The headlines told of death at the Hotel Salamanca. Professor Langwood Devine, a scholarly old recluse, had been slain by an unknown assailant. Details were complete. The newspapers mentioned that the fray had commenced while Professor Devine was alone in his suite. His servant, Rupert, had returned from posting a letter to see the professor alive for the last time.
Still frowning, Joquill tossed the newspaper aside. His eyes looked toward the tray upon his desk. There, projecting from the morning’s mail, was an envelope which caught the lawyer’s attention. Joquill seized the missive. He ripped it open.
Out came two folded sheets. One carried the circled code; the other, the series of block-like characters. These were the copies that Professor Devine had made.
No wonder Culbert Joquill had been alarmed by the reports of Devine’s death. The professor and the lawyer were connecting links in the chain of Crime Incorporated!
Joquill settled in his chair. He pondered. A smile showed on his benign features. The lawyer was considering the circumstances of Devine’s death as revealed by this forwarded copy of the word which Devine had received.
Some member of Crime Incorporated had started a request along the line. Last night, Devine had received his notes. He had copied them and forwarded the request to Joquill. That work had been accomplished before Devine had faced the danger which had brought his death.

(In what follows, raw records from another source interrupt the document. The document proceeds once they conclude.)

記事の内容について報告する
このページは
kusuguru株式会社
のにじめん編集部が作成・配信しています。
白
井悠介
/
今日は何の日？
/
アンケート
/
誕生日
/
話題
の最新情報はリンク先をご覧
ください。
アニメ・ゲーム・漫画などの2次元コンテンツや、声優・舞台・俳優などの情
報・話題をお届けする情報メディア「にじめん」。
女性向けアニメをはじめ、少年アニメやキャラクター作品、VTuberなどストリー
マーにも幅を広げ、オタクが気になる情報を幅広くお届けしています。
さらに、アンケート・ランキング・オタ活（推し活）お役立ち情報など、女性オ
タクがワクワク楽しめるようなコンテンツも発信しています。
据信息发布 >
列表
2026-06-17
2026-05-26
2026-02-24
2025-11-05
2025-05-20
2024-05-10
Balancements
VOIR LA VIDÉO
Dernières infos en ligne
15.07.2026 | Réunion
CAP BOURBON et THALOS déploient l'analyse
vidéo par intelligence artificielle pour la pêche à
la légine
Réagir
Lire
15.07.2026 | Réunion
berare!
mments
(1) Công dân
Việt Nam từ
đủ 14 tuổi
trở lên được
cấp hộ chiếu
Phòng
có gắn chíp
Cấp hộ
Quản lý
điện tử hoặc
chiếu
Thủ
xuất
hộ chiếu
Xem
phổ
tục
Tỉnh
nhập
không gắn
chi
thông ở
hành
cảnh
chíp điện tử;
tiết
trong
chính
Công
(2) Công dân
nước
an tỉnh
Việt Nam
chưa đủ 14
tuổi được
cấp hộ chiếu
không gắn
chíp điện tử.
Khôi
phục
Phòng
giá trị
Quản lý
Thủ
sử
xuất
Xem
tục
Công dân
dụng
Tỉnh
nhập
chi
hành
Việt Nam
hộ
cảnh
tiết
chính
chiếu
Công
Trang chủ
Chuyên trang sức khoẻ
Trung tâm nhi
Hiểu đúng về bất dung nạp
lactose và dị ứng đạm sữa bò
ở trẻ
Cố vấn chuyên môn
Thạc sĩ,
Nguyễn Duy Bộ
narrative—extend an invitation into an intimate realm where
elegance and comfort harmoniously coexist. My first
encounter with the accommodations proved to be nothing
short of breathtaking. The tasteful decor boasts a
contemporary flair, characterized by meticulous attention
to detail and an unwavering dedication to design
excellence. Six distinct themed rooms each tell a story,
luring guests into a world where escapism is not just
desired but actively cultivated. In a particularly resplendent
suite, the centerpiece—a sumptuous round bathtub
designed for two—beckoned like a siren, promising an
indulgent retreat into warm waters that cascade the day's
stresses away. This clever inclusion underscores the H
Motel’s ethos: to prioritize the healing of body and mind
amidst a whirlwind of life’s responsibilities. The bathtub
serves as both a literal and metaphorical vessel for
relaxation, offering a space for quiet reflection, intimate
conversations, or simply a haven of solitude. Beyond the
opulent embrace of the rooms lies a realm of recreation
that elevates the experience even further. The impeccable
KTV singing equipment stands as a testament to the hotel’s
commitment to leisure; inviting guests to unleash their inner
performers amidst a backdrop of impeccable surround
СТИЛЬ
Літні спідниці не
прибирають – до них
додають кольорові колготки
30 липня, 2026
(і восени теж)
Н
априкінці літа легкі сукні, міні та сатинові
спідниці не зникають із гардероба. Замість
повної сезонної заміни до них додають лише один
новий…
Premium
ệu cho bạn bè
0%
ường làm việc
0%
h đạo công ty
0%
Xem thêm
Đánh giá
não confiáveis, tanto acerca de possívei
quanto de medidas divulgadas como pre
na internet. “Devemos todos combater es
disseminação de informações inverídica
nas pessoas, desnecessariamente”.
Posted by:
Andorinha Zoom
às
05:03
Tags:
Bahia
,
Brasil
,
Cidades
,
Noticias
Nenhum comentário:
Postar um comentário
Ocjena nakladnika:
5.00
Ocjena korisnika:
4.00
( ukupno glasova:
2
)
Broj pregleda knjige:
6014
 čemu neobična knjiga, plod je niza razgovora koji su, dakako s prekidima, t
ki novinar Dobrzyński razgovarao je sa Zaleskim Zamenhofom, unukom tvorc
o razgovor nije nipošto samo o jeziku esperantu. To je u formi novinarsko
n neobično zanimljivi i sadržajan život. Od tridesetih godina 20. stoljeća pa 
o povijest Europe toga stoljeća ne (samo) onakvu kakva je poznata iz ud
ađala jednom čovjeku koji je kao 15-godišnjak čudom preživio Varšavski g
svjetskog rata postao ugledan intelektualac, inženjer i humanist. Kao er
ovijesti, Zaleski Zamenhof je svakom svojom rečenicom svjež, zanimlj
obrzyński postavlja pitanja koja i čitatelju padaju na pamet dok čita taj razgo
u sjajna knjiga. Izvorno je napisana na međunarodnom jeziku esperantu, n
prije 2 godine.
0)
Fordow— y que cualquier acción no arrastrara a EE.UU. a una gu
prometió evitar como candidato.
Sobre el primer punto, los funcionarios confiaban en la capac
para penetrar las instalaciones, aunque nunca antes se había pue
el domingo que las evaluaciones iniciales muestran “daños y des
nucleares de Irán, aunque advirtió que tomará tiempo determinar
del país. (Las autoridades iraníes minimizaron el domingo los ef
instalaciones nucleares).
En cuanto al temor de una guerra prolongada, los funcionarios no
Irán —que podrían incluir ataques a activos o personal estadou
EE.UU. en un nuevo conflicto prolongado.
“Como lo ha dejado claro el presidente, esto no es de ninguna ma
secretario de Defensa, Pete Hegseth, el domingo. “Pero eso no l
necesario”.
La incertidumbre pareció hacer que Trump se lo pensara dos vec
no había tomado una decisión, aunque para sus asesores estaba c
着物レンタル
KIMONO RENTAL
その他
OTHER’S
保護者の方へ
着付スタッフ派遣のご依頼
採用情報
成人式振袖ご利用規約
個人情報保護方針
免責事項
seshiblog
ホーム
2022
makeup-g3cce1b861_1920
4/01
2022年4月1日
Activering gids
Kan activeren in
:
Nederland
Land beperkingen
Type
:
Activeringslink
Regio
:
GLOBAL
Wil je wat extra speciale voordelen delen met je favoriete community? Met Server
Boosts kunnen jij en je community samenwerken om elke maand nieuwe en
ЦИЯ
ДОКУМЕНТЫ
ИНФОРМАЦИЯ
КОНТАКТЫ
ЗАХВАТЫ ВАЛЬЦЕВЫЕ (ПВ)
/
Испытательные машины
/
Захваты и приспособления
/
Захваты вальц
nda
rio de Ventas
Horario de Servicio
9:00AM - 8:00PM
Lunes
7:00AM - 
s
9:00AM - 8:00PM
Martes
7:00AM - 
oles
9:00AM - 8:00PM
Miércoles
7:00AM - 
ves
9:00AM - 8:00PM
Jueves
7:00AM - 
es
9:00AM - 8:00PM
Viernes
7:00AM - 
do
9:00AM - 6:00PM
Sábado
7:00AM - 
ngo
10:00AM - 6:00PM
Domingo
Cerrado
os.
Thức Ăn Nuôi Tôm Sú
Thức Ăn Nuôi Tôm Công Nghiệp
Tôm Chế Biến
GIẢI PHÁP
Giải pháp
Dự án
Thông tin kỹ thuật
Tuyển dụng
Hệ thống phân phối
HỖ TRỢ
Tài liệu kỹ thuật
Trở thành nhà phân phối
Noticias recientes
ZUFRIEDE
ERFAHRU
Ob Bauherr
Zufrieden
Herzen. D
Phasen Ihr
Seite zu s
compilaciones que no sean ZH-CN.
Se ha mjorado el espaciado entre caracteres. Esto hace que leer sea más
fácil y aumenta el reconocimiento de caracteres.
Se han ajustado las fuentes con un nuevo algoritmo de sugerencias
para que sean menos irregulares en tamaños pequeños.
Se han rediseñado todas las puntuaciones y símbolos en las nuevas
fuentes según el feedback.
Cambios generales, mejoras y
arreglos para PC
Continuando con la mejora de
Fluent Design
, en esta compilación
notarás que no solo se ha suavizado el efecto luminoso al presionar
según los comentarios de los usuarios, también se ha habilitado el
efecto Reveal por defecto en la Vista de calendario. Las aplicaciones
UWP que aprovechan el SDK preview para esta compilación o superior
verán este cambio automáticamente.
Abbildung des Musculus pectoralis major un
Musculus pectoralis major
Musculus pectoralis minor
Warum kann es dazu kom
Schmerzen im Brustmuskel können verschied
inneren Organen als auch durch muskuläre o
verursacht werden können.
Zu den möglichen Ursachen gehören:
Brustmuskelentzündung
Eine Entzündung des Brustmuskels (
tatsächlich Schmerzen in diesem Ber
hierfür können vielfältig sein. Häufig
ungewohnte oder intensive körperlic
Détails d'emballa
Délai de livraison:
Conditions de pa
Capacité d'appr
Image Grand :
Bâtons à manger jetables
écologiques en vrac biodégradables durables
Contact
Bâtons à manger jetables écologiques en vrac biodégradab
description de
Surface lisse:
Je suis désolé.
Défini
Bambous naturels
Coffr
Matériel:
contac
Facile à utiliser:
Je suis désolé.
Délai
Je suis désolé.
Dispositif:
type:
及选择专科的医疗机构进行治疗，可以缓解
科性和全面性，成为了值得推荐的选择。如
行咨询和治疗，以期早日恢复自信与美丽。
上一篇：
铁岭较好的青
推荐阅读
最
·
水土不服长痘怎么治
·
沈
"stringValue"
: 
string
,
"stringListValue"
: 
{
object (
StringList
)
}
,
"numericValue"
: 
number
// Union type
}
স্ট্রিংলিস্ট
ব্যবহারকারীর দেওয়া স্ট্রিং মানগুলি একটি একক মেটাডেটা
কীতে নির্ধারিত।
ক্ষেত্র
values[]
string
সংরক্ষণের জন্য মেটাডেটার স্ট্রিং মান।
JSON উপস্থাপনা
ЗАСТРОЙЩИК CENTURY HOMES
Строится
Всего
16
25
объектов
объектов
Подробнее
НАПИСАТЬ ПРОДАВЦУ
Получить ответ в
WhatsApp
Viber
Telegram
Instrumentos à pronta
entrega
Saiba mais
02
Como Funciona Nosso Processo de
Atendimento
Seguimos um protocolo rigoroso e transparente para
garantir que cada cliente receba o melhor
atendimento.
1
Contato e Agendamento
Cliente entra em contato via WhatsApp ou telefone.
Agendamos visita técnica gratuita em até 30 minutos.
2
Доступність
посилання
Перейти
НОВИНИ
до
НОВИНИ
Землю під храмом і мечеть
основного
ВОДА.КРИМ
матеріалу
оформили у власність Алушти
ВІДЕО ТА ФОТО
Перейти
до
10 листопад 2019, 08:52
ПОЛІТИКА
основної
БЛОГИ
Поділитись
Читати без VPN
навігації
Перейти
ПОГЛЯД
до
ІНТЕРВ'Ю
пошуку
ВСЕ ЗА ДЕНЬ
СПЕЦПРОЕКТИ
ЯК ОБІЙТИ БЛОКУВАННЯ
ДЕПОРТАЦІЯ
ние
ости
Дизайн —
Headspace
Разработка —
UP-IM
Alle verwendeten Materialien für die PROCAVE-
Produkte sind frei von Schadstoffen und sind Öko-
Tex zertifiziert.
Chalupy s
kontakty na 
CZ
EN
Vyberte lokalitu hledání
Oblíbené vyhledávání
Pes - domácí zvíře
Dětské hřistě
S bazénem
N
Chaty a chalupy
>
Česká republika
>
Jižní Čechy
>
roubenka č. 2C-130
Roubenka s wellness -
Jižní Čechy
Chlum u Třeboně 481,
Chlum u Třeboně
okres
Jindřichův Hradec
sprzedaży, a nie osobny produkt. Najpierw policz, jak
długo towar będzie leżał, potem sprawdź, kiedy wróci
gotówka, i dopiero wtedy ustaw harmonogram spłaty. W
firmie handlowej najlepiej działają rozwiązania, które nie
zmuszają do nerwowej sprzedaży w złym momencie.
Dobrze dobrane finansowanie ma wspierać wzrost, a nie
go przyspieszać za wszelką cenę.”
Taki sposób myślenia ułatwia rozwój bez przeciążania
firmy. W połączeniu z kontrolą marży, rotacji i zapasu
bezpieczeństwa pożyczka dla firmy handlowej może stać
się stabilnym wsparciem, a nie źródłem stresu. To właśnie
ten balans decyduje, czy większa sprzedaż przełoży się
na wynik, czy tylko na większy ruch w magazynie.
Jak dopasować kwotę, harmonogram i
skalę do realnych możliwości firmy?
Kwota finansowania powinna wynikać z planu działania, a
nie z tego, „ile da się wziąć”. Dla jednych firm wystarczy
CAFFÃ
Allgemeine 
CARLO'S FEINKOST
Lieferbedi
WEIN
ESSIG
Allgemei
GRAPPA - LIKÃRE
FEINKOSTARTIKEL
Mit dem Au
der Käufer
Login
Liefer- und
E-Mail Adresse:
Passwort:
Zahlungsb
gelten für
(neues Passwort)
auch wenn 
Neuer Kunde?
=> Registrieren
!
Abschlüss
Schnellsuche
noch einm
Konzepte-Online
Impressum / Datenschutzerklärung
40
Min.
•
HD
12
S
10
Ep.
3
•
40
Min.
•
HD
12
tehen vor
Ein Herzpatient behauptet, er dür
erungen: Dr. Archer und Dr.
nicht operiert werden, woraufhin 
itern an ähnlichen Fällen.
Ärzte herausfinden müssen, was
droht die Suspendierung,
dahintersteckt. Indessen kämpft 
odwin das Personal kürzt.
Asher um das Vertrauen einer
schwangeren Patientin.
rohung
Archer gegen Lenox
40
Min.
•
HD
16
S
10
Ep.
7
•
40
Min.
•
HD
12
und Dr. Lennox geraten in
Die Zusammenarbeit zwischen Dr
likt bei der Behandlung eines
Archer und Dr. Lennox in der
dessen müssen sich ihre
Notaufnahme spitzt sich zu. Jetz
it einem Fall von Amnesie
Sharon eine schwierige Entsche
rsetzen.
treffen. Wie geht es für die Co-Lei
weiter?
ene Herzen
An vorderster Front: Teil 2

Culbert Joquill was positive that Langwood Devine must have destroyed the coded message that he had received. That step, normally, should have preceded the forwarding of copies. The newspapers contained no mention of any papers found at Devine’s.
Joquill chuckled. The chances seemed certain that Devine had destroyed his messages. What if he had not? It made no difference. Joquill had confidence in the code itself; he was positive, also, that Devine must have kept some excellent hiding place for his documents that pertained to Crime Incorporated.
Knowing Devine, Joquill recalled that the old professor had a special lodging somewhere in the city — a place where he seldom went — and the chances were that his stock certificate and coded by-laws were concealed there.
The fact that Devine’s letter had come through the mail was all that Joquill needed to feel absolutely secure. Freed from sense of menace, the lawyer became methodical. Taking pen and paper, he copied the coded messages that he had received. His own writing showed a difference from Devine’s.
WHILE his copies were drying, Joquill picked up Devine’s notes and tore them to shreds. He raised the window and let tiny fragments of paper flutter out into the breeze. Intermittently, like flurries of confetti, the bits of Devine’s notes were scattered beyond recall.
Returning to his desk, Joquill picked up his own copies; he sealed them in an envelope. He wrote an address, sealed the letter and strolled from his office. He posted his letter in the mail chute by the elevators; then returned to his private office.
Culbert Joquill had sent the request along the chain. The promptitude with which he had copied Devine’s notes and mailed them proved that he could see no way in aiding coming crime. In fact, the satisfied smile that showed on the lawyer’s lips indicated that he felt he had done his share.